Kuzey Kore'nin Kim hanedanı, film Kötü Kızlarve Başkan Trump'ın hepsinin manipülasyon için benzer bir algoritması var:

  • Güvensizlik
  • Bölünme
  • Kimlik kaybı
  • İzolasyon

Kim hanedanı, Kuzey Korelilerde o kadar derin bir güvensizlik yarattı ki, ebeveynler bile kendi çocuklarına güvenemezler. Paranoya, çocukları vatansever olmayan ebeveynleri rapor edecek şekilde programlayarak nesilleri susturdu. Önceki hükümdar Kim Jong Il (Trump gibi) da medyayı, ülkeyi bildirilen her şeyden şüphe etmeye zorlayan bir şekilde manipüle etti.

Aynı manipülasyonun çok daha küçük bir ölçeği, Mean Girls filmini içeriyor. Popüler bir sarışın, lise öğrencisi, nihayetinde onu daha güçlü kılmak için arkadaşlarını birbirine düşürür. İktidarı elinde tutmak istediği insanları böldüğünde, ekip olarak çalışma olasılıkları azalır. Birleşme olmadan, genç kraliyet ailesinin zalim saltanatını yenemezler.

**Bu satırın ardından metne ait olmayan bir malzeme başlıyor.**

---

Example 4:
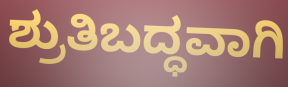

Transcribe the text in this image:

ಶ್ರುತಿಬದ್ಧವಾಗಿ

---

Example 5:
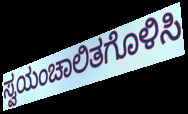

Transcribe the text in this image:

ಸ್ವಯಂಚಾಲಿತಗೊಳಿಸಿ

Trump, doymak bilmez bir kimlik ihtiyacıyla ülkenin yarısını yok etti. Kampanya boyunca Trump kendini fabrika işçileri, kömür madencileri ve bir bütün olarak işçi sınıfıyla özdeşleştirdi. Bu demografi medyada nadiren tasvir edildiği ve hatta siyasette bahsedildiği için, bu göz açıcı bir değişiklik oldu. Trump, işçi sınıfının "lehine" olan tek kişiydi. Tek temsilcileriydi.

Onları gururla eğitimsiz olarak adlandırıp kurban olarak sunduğunda, ona bağlı kalmaya devam ettiler. Onların şampiyonu olsaydı, onları nasıl ustaca koruyabilirdi? Çok daha hoş bir yaşam tarzı olasılığından heyecan duyan bu demografi, iyi niyet umuduyla incelikli düşüşleri yuttu. "Trump bir şeyi söylese de, gerçekten başka bir şeyi kastediyor," genel fikir birliğiydi.

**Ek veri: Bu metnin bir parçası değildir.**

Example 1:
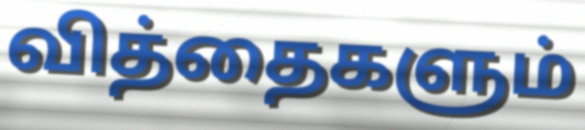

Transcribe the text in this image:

வித்தைகளும்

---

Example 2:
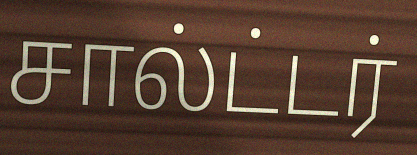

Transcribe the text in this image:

சால்ட்டர்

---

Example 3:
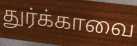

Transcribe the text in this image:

துர்க்காவை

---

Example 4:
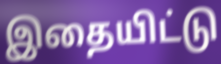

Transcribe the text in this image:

இதையிட்டு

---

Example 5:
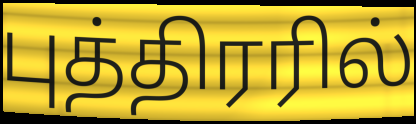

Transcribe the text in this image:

புத்திரரில்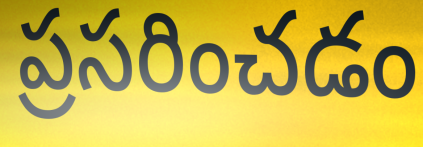
ప్రసరించడంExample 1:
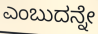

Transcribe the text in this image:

ಎಂಬುದನ್ನೇ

Trump, “Eğitimsizleri seviyorum” dediğinde, kalabalıklar kükredi ve nihayetinde daha zayıf demografik rollerini kabul ettiler. Trump eğitim sistemini yeniden inşa edeceğini söylemedi. Okullara daha fazla para pompalayacağını söylemedi. Bunun yerine, fabrika işlerinin hala orada olacağına dair güvence verdi.

Trump gururla “Önce Amerika” ilan ettiğinde, izolasyon için uyarı çanları tüm dünyada duyulabilirdi. Biz protesto ederken bazı ülkeler sessiz kaldı. Saflığımız bir zamanlar gülünç olsa da tehlikeli bir acıma ve korku karışımı haline geldi.

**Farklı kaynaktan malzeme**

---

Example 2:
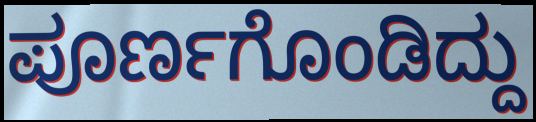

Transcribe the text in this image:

ಪೂರ್ಣಗೊಂಡಿದ್ದು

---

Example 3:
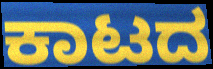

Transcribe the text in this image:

ಕಾಟದ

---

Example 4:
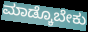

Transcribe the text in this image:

ಮಾಡ್ಕೊಬೇಕು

Çoğumuz kendimizi Amerikalı olarak düşünüyoruz. Trump kendisini Amerika olarak görüyor. Bizi yanlış bilgilerle karıştırarak, bizi korkuya boğarak ve bizi “iltifatlarla” incelikle aşağılayarak, algoritma dışında herhangi bir şeye inanma yeteneğimizi kaybediyoruz.

Trump ve onun tehlikeli dürtü kontrolüyle savaşacaksak, sistematik bir yaklaşım benimsemeliyiz. Hızlı bir şekilde.